*READING PASSAGE*.
•••
Learning Manifold and Itô Dynamics with Branched Neural Rough Differential Equations¶
Conference: ICML2026
arXiv: 2606.05272
Code: Roughrax (JAX package, released by the authors)
Area: Time Series / Continuous-time Dynamics Modeling
Keywords: Neural Rough Differential Equations, Branched Rough Paths, Itô Calculus, Manifold Dynamics, Signature Kernels
TL;DR¶
Neural Rough Differential Equations (NRDE) can only handle Stratonovich dynamics due to their reliance on shuffle algebra. This paper replaces the log-ODE step of NRDE with geometric numerical integration on Hopf algebras: using Grossman–Larson rooted tree algebra for Euclidean Itô, Munthe–Kaas–Wright planar rooted tree algebra for ordered covariant derivatives on manifolds, and reserving shuffle algebra for classical Stratonovich. This generalizes signature methods to Itô and manifold-valued dynamics for the first time, complemented by a branched signature kernel objective that makes quadratic variation terms visible during training.
•••
*STORED DATA*.
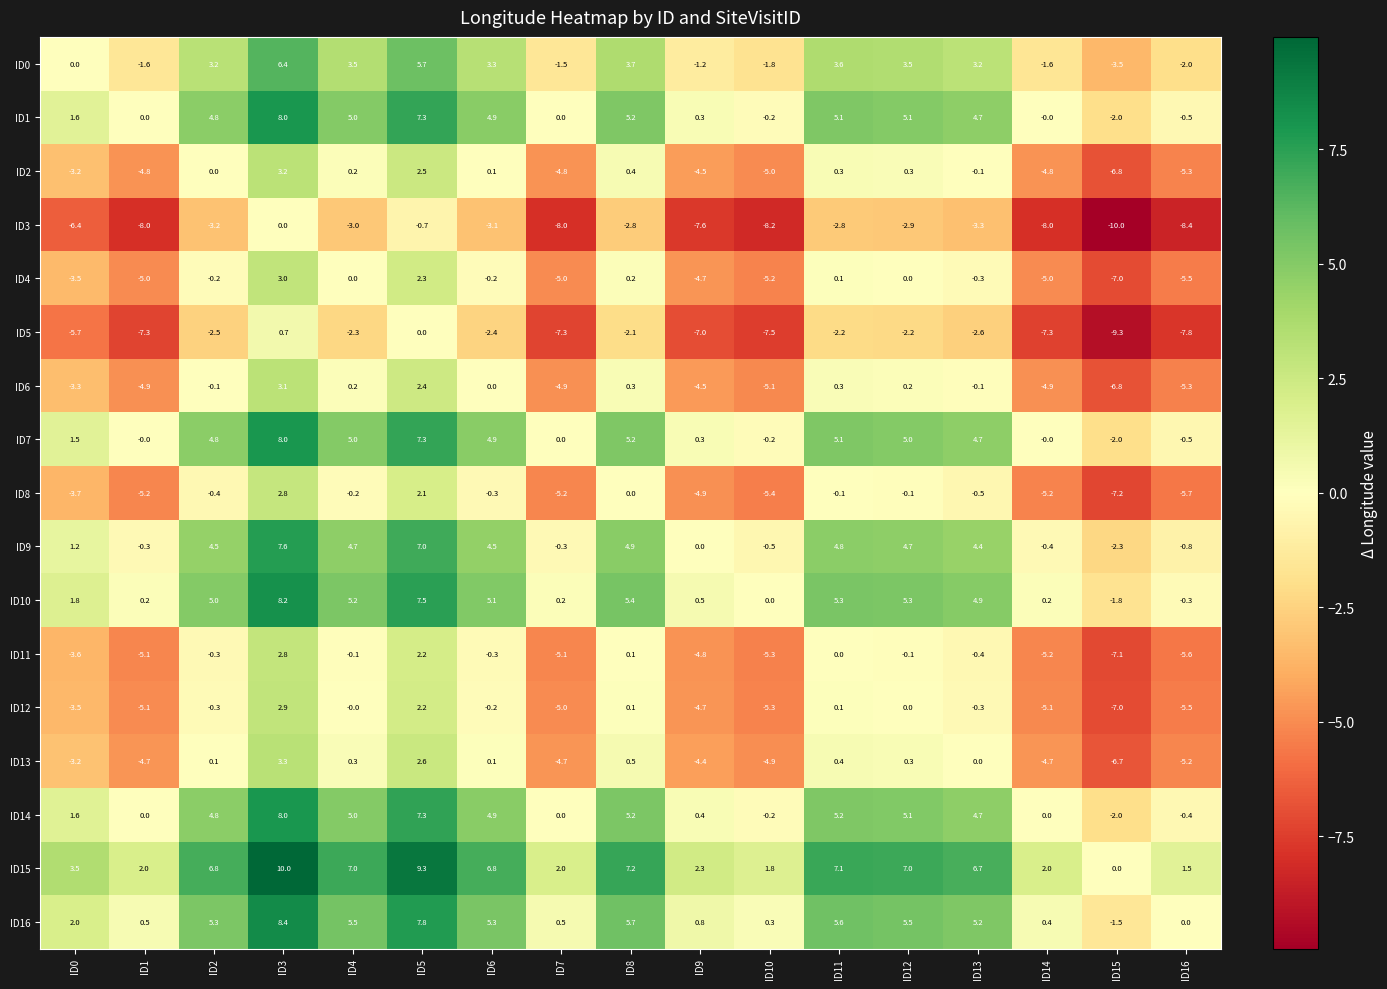

At which category is the sum across all series the highest?

ID3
•••
Reproduce word for word the part of the summary of the branched neural rough differential equations paper starting at "Learning Manifold and" and ending at "by the authors)".

Learning Manifold and Itô Dynamics with Branched Neural Rough Differential Equations¶
Conference: ICML2026
arXiv: 2606.05272
Code: Roughrax (JAX package, released by the authors)